Driving along Highway 160 past Sherman Island Road en route to Antioch and the Bay Area, you can witness any number of extreme athletes riding on boards pulled by kites.

These thrill-seekers represent the growing popularity of the sport known as kite boarding or kite surfing.

Kite surfing enables a rider to be creative while airborne at heights upwards of 40 feet.

"It might be the next sport to hit it big," said Bruce "Sheldon" Spradley, owner of Sheldon Sails in Rio Vista.

A trip to Sherman or Brannan islands, on the San Joaquin River, on a windy afternoon confirms Spradley's assessment as the number of kite boarders is multiplying and challenging the established wind surfers at the two popular spots.

Many factors make kite boarding a hot ticket in the extreme sport community - starting with low maintenance, Spradley said.

Kite boards require significantly less wind then windsurfing and the sport also allows for bigger jumps and faster turns that make it a dream thrill ride, he said.

As a result, many wind surfers have traded in their sails for a kite.

Sheldon, known as the Delta Guru, said kite boarding is an easy transition for most water sports enthusiasts.

kite_020822.jpg
Bruce "Sheldon" Spradley takes a flying leap with the aid of a kite as he boards along the Delta. (Jennifer Matthews-Howell/News-Sentinel)

"Wake boarders are suited for the smoothest transition in water sports," Spradley said. "The feel and control of the kite is like a wakeboard with the kite replacing the boat in the role of a dragger."

Kite boarding got its start in the mid 1980s with Cory Roesler, of Oregon, who developed a kite ski system used with water skis. Also during that time, brothers Dominique and Bruno Legaignoux, of France, were developing a fly-surfing system now known as the Wipika system.

Kite surfing entered the modern era about five years ago when Laird Hamilton gained national recognition on Hawaii's surf dominated North Shore.

The images of Hamilton floating airborne while attached to a kite instantly caught the imagination of the water-sport community, Spradley said.

Spradley opened Sheldon Sails in 1978, offering instructional classes on wind surfing. With more than 25 years of wind surfing under his belt, Spradley said kite surfing dominates his business.

Spradley, entering his seventh kite boarding season, offers lessons for beginners, intermediate and advanced kite surfers.

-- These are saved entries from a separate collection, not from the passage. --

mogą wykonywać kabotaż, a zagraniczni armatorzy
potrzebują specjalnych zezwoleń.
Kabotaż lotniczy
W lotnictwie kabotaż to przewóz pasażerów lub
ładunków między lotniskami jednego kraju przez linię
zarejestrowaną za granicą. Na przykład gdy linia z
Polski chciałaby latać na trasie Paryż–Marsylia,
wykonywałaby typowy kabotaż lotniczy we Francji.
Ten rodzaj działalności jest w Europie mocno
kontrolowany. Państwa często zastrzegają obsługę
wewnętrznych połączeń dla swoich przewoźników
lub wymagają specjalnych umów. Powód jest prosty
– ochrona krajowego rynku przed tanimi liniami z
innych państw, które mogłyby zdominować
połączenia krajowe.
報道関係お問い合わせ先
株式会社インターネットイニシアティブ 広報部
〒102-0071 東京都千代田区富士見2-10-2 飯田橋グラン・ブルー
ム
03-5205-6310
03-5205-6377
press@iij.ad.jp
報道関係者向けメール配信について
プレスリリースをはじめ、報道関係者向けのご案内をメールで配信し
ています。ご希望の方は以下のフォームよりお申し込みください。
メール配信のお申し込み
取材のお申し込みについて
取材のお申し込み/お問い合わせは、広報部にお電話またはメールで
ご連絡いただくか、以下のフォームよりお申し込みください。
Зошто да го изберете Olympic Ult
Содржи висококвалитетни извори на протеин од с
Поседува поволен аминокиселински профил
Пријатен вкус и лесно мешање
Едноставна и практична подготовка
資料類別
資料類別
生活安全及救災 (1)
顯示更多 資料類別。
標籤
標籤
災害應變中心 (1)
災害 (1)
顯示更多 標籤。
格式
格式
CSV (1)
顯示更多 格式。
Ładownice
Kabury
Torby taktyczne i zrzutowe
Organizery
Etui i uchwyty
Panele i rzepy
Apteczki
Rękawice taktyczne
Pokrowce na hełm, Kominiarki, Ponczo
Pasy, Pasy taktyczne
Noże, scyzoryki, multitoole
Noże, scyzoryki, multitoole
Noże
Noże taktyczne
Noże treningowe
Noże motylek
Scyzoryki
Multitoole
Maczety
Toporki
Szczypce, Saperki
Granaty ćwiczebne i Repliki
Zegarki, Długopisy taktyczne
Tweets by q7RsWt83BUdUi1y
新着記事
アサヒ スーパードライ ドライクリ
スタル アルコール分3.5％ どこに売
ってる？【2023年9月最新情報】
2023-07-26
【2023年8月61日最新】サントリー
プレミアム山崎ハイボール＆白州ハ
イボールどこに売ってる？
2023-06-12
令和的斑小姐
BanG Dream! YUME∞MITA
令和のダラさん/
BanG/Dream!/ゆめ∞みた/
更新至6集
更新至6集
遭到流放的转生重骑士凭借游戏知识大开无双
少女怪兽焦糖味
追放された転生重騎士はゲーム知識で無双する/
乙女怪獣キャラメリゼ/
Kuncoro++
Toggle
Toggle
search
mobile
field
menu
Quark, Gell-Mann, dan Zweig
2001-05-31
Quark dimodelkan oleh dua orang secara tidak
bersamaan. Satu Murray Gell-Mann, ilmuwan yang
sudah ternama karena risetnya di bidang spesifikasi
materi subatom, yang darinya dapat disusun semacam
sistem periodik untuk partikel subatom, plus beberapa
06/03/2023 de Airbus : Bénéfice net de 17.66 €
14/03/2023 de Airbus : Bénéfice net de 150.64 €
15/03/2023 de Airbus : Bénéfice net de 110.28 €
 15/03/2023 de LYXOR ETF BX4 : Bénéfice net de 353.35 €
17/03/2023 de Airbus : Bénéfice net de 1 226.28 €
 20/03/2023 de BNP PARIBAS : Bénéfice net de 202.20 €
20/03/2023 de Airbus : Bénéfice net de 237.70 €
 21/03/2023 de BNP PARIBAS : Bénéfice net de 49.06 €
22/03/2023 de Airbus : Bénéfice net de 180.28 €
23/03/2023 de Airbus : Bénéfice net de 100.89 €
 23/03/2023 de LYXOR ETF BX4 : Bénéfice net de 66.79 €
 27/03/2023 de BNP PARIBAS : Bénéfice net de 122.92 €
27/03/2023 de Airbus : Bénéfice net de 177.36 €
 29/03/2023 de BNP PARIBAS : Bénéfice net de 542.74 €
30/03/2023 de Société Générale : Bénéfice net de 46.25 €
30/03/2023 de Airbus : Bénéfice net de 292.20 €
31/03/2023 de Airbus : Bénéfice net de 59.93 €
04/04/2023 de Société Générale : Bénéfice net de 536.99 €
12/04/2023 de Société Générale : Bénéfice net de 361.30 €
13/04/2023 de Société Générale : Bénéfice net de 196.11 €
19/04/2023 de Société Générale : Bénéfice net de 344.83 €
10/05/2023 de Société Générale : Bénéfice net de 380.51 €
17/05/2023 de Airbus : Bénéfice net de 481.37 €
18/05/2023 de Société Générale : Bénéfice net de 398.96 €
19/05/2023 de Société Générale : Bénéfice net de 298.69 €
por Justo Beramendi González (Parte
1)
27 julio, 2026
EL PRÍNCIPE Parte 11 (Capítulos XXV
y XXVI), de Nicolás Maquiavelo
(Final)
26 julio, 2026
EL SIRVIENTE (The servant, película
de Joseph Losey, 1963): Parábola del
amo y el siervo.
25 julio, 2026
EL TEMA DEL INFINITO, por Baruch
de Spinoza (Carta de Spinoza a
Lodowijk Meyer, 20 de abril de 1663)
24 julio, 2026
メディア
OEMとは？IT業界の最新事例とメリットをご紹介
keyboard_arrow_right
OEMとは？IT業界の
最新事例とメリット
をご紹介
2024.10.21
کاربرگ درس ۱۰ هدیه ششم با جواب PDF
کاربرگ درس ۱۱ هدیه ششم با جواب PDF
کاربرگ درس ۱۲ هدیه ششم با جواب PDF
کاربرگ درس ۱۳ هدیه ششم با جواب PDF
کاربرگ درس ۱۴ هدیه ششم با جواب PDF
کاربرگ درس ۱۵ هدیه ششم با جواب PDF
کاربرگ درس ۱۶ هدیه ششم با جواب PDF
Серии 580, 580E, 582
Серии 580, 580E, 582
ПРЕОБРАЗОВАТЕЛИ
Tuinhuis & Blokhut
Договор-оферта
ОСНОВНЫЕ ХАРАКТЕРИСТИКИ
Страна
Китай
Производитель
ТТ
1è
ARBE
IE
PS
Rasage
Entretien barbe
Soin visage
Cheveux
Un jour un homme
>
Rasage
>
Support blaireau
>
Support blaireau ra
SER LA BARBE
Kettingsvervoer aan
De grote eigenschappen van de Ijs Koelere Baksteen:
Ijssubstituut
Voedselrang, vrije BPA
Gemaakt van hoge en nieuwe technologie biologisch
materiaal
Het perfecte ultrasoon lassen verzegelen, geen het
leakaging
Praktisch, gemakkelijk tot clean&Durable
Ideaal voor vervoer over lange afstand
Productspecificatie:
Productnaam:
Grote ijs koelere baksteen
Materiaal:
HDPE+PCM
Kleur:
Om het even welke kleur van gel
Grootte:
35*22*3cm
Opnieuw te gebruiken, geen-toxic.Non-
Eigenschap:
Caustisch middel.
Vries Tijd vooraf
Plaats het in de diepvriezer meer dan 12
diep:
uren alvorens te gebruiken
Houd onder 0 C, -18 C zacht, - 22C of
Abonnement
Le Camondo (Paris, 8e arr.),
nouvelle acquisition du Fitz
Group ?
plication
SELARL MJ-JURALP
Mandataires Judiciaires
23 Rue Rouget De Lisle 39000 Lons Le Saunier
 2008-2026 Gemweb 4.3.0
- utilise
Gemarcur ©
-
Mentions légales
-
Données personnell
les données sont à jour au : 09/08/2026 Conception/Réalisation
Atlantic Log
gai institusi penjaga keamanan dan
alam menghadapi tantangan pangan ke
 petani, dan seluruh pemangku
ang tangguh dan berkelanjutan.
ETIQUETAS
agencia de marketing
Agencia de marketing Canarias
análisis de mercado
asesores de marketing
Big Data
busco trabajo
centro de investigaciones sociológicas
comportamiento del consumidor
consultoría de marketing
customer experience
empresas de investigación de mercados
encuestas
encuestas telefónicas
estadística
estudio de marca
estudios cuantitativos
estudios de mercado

Three lessons are offered.

The first class lasts two hours and costs $130. It teaches you how to fly a model kite. Once the course is completed, you put on a special lifejacket equipped with a waterproof two-way radio.

While Spradley offers an experienced voice on the other end of the radio, you embark on the "body drag" - being pulled lying stomach down while attached to the kite - on your first trip down the river.

During that time, Sheldon also talks you through a number of drills that teach control of the kite.

Lesson two begins with a quick overview of the fundamentals for $65 and lasts an hour. The second lesson is where you put your skills to the test on the board being pulled by the kite.

Your body gets a good workout on the water, Spradley said.

"Expect to be extremely exhausted afterwards," he said.

Sheldon Sails also offers advanced lessons which cover all the aspects of kite surfing and will help you embark into the advanced aspects of the sport.

Appointments are available by calling (707)-374-3053 or stopping by 154 N. Front St. in Rio Vista.

However, before jumping into the sport, make sure you are ready for rigorous and physical activity, Sheldon said.

"It isn't a sport for the faint-hearted," he said. "You also have to be extremely comfortable in the water."

The kites are constructed of nylon and resemble a parafoil shape. The kites come in an assortment of sizes, ranging from three square meters to 22 square meters.

While still learning the basics, beginners should travel downwind to master their skills before going upwind.

"It's a great sport because you can always learn something new no matter how long you've been doing it," Spradley said.